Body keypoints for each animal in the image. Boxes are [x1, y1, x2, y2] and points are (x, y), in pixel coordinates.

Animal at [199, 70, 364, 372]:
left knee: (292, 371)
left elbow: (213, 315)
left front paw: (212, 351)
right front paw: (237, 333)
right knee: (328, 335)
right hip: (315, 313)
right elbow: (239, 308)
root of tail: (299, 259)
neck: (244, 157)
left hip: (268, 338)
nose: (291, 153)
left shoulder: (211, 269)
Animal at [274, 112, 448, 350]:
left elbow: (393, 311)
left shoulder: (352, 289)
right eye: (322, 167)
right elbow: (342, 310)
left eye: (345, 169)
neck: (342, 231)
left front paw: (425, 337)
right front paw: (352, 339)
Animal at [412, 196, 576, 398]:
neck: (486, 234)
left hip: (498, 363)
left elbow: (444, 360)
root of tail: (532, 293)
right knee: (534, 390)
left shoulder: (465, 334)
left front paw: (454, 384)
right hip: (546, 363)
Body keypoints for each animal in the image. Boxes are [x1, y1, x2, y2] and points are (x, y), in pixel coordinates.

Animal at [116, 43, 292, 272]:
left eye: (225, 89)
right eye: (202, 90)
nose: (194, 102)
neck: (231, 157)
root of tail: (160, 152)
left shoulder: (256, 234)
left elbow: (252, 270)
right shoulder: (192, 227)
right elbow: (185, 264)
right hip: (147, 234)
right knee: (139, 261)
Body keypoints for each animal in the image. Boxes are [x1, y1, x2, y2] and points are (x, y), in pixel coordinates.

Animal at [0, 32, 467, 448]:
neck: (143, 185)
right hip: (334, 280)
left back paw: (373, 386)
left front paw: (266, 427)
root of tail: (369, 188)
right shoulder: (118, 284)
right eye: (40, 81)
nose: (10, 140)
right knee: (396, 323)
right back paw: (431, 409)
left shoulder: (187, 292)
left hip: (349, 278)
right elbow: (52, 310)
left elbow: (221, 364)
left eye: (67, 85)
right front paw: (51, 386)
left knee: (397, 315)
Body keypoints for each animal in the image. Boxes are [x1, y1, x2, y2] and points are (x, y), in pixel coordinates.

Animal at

==

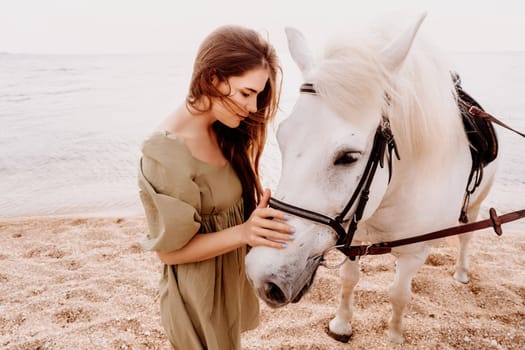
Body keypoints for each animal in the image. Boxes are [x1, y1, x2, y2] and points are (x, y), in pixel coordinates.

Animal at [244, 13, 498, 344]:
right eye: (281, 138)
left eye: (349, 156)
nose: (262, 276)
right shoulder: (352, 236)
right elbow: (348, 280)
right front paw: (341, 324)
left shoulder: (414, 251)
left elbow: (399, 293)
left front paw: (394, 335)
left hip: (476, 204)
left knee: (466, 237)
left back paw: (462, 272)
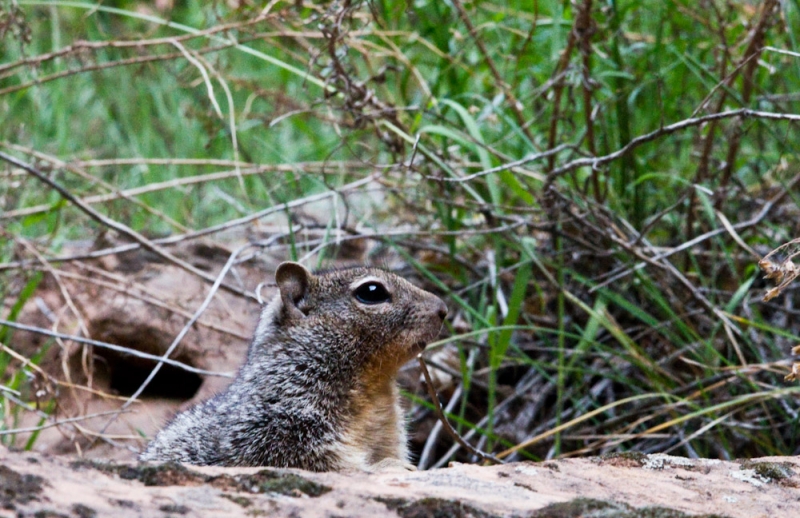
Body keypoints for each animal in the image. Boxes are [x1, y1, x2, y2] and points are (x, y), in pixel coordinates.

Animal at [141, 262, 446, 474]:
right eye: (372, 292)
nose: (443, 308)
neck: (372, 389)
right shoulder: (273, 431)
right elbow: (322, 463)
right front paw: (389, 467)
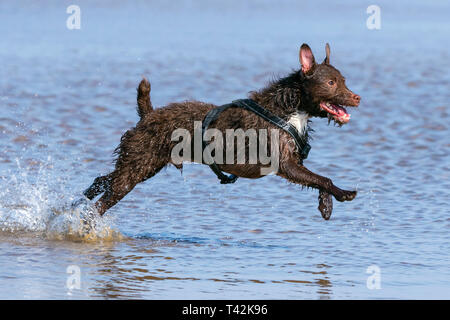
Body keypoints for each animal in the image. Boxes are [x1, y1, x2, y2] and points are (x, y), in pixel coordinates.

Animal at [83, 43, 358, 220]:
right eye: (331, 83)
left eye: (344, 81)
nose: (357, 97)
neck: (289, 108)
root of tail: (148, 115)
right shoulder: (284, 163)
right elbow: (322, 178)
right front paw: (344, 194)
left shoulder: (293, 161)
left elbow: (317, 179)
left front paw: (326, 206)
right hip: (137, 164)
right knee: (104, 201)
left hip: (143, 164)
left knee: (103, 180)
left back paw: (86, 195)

...

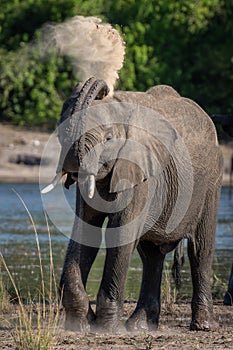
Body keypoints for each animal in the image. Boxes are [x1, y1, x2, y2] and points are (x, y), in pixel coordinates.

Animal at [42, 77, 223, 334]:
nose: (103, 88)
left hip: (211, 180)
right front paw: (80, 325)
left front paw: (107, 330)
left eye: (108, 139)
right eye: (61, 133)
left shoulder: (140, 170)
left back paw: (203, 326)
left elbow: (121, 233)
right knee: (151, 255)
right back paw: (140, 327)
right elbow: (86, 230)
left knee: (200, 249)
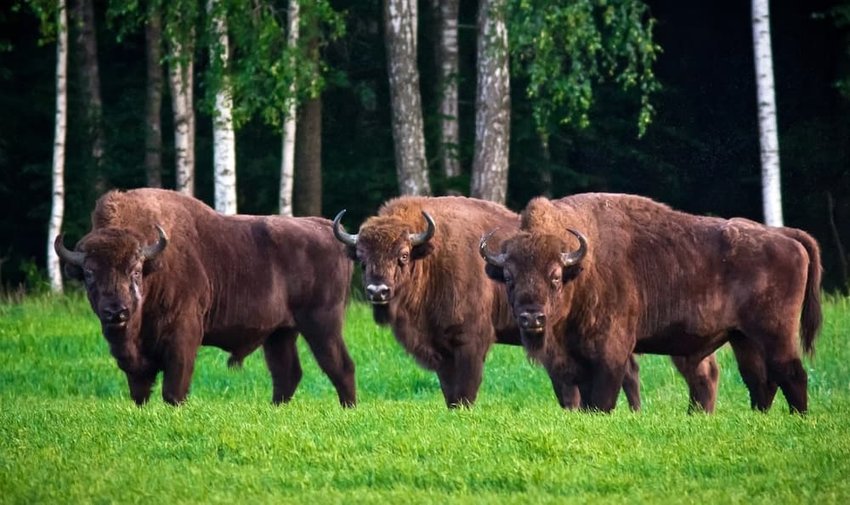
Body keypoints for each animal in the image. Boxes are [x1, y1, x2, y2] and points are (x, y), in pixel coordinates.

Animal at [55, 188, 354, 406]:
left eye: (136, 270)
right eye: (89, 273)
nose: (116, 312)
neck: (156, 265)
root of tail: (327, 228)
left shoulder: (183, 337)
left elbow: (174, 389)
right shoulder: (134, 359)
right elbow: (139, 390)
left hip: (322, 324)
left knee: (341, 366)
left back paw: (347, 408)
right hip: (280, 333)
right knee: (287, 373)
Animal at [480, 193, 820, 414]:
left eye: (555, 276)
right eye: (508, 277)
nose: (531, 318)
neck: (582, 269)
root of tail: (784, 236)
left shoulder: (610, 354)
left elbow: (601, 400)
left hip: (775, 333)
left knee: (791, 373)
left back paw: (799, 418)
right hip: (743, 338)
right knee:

▸ **What this task involves**
Look through the entries above and quote exactly the lines from the line with "neck: (342, 231)" to the line with "right knee: (139, 261)", counting both of those lines.

▸ **Exercise solution**
neck: (342, 231)
left front paw: (425, 337)
right front paw: (352, 339)
Animal at [412, 196, 576, 398]:
neck: (486, 234)
left hip: (498, 363)
left elbow: (444, 360)
root of tail: (532, 293)
right knee: (534, 390)
left shoulder: (465, 334)
left front paw: (454, 384)
right hip: (546, 363)
Body keypoints for each animal in the image. Boxes are [x1, y1, x2, y2] and points are (x, y), in pixel coordinates.

Animal at [116, 43, 292, 272]:
left eye: (225, 89)
right eye: (202, 90)
nose: (194, 102)
neck: (231, 157)
root of tail: (160, 152)
left shoulder: (256, 234)
left elbow: (252, 270)
right shoulder: (192, 227)
right elbow: (185, 264)
right hip: (147, 234)
right knee: (139, 261)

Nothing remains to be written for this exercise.